E por que este autor está falando disso agora, de todas as coisas? Simples. Porque o impacto já começou, e muitos, especialmente das gerações mais avançadas, estão sendo atropelados por esse fenômeno.

Sem mais delongas, vamos aos fatos: da minha geração, nascida após 2000, e daquelas que vieram imediatamente antes, é basicamente impossível achar alguém que ligue uma televisão em seu dia-a-dia, espontaneamente. Quanto mais meios um jovem tem, mais ele tende a buscar outro conteúdo para seu lazer. E não é novo para ninguém que o local desse conteúdo é a internet.

Todos nós conhecemos o YouTube, plataforma online em que qualquer um pode criar seu canal, e produzir vídeos de qualquer gênero para audiências de todos os tipos. Esses vídeos são monetizados pela própria plataforma, que paga aos criadores de conteúdo com base nas suas visualizações.
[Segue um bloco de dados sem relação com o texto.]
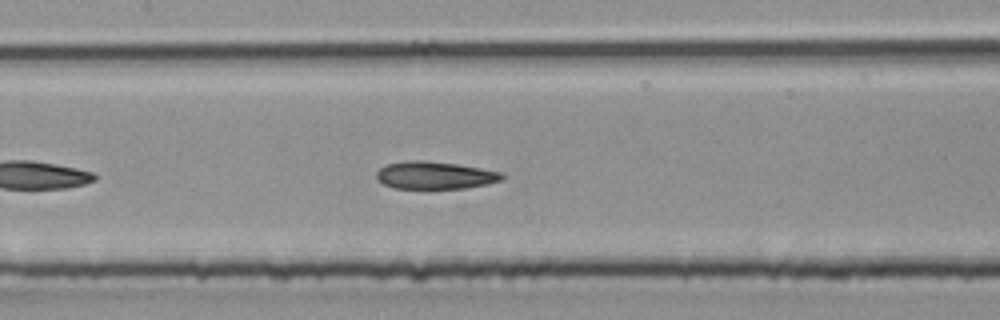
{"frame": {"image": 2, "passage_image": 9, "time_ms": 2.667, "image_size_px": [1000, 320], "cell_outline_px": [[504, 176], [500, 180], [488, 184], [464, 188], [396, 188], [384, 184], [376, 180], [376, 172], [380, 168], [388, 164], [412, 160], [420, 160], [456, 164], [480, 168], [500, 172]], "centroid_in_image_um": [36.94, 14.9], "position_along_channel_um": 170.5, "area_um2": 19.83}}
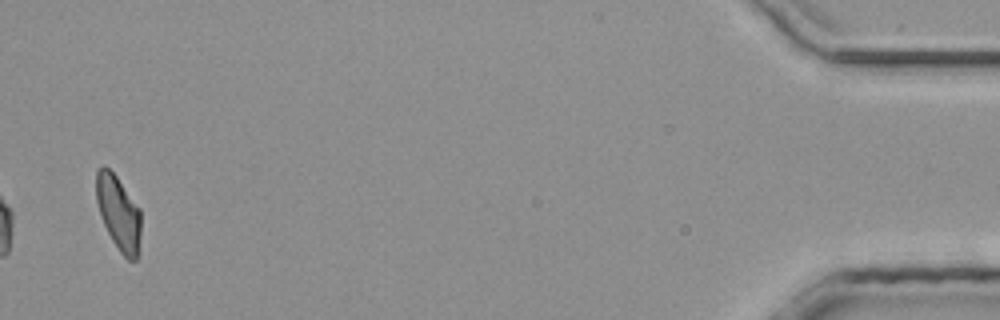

Esse é um modelo simples, mas que, por incentivar a livre competição em uma escala em que a televisão nunca seria capaz, garante que grandes talentos se destaquem aos olhos do público e atinjam milhões de seguidores.

E é exatamente a maneira como esses criadores, os youtubers, crescem na plataforma. São indivíduos normalmente carismáticos que avançam em popularidade de maneira orgânica, muitas vezes evoluindo como pessoas ao longo do tempo.

E por que passei tanto tempo caracterizando essas pessoas? Porque, diferente de um apresentador de televisão ou um narrador esportista, o youtuber possui seguidores que estão lá especificamente por sua pessoa, com uma relação de lealdade e confiança totalmente diferente de tudo que já foi visto na mídia tradicional.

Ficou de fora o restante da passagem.